Но если мы забудем вот эту промежуточную стадию, которая очень опасна, которая вся есть – риск, потому что человек может решить присоединиться к этому новому корню, к этой небесной маслине – а может, ведь, решить к нему и не присоединяться – и это тот выбор, который ему абсолютно оставлен Христом (этот выбор, собственно, и образует указанные два пространства – секулярное и церковное), так вот, если мы забудем или решим элиминировать в целях личной и общественной безопасности эту промежуточную стадию – мы утратим и истинное христианство, и истинную Церковь.

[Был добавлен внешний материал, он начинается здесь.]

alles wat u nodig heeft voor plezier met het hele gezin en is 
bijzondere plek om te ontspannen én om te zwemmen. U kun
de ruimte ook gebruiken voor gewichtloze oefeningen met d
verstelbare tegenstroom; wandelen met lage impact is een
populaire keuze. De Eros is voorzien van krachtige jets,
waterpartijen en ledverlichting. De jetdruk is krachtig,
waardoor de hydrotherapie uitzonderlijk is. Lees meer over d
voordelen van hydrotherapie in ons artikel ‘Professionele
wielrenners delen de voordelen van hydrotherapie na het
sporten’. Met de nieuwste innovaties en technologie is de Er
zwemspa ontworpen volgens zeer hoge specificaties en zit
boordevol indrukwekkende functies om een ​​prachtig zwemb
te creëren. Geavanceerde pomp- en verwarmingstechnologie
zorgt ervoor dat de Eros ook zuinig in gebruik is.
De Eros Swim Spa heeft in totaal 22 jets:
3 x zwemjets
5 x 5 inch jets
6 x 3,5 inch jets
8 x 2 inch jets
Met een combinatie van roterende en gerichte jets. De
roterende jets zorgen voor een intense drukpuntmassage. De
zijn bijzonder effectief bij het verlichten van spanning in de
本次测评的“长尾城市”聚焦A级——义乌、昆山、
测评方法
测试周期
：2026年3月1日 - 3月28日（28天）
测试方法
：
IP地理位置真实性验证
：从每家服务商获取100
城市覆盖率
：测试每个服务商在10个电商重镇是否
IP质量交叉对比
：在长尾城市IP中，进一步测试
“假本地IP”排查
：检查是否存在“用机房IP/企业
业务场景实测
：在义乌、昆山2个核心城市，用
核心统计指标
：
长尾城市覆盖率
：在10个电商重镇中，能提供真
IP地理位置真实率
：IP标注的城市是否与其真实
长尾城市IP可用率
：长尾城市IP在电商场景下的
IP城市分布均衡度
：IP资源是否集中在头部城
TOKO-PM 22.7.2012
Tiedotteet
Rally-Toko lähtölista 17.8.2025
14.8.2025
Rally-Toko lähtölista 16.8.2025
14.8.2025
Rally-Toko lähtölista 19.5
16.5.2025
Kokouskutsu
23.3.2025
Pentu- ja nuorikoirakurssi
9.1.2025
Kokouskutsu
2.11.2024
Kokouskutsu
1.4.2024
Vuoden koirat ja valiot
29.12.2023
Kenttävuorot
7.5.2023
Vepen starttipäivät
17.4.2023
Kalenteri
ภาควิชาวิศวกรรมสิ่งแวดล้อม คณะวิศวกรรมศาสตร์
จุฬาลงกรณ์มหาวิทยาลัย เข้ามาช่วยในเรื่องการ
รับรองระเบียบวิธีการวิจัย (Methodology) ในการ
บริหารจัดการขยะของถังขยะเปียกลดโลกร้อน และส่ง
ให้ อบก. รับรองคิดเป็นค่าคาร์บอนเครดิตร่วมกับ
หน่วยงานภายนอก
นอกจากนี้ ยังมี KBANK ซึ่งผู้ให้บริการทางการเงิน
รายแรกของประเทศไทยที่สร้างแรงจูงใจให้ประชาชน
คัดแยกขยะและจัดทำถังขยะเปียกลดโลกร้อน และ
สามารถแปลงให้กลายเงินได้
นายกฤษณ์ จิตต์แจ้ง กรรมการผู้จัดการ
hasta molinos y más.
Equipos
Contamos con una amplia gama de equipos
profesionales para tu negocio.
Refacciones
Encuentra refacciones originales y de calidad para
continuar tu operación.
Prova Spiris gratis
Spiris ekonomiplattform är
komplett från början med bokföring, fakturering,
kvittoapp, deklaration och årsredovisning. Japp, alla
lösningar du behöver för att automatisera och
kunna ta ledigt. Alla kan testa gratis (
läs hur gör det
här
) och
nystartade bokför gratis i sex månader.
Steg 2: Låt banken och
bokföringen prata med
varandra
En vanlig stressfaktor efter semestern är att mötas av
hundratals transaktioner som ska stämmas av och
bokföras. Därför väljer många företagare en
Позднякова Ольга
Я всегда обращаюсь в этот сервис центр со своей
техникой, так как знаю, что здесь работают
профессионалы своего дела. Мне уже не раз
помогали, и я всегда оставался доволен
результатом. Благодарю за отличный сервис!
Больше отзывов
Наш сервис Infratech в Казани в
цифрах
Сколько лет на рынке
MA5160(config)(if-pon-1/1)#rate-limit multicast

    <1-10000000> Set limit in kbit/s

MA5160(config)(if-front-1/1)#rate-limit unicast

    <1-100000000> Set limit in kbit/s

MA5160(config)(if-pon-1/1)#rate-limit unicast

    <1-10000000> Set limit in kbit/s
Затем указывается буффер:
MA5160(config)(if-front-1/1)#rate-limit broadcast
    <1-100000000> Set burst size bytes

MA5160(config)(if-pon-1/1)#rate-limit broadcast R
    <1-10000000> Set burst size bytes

То есть для того, чтобы на самом деле существовала Церковь, — Церковь не как социальная организация, а Церковь как единое тело, единое дело, единое поле любви – то есть Церковь как Тело Христово – должно быть это пространство секулярности, куда каждый может – и даже должен ((Именно об этом я думаю, когда мне с горечью рассказывают о подростках, выращенных в церковных семьях и бегущих по достижении 14-15 лет из церкви. Я думаю, что это не только их право – уйти из церкви, где они оказались не по своему выбору и решению, – но это, в некотором смысле, даже их обязанность. Естественно, что эту обязанность тоже никто не может человеку навязать… но почему-то – хотя, очень возможно, что я совсем не права – мне кажется, что у временно ушедших из церковного социума больше возможностей войти в конце концов в Церковь как в Тело Христово, чем у тех, кто из этого церковного социума так и не вышел.)) – выйти и там самоопределиться.

И в этом смысле наличие секулярности необходимо для того, чтобы мы были способны передавать свой христианский опыт нашим детям. Здесь я бы хотела сделать отсылку к еще двум докладам, звучавшим на нашей конференции ((Di Martino Carmine. Identità e alterità: la costituzione del soggetto. Kozyrev Aleksej. Sobornost’ – dimensione personale o struttura sociale? // La Nuova Europa № 6 (Novembre – Disembre), Milano, 2013.)), где присутствовала мысль о том, что другой – это начало нашего самосознания, и в другом нам является Другой. Я хочу подчеркнуть, что здесь, опять-таки, есть не только возможность, но и опасность. Потому что, конечно, только в другом для нас может явиться Другой, но одновременно вот этот другой здесь вполне в любой момент способен и даже склонен заслонять нам Другого – в самых разных аспектах. То есть – человек является не только проводником Другого к нам – но и стеной, тем что заслоняет от нас Другого. Часто – в один и тот же момент. И, соответственно, любой взрослый для своего же ребенка очень часто становится не проводником – или не только проводником (это в лучшем случае) – а препятствием на его пути к Другому. Это происходит в связи с некоторым явлением, которое позволяет нам под не совсем привычным углом посмотреть не только на отношения родителей и детей – но и на отношения общины и христианина, возвращаясь к заявленной в названии конференции проблеме идентичности.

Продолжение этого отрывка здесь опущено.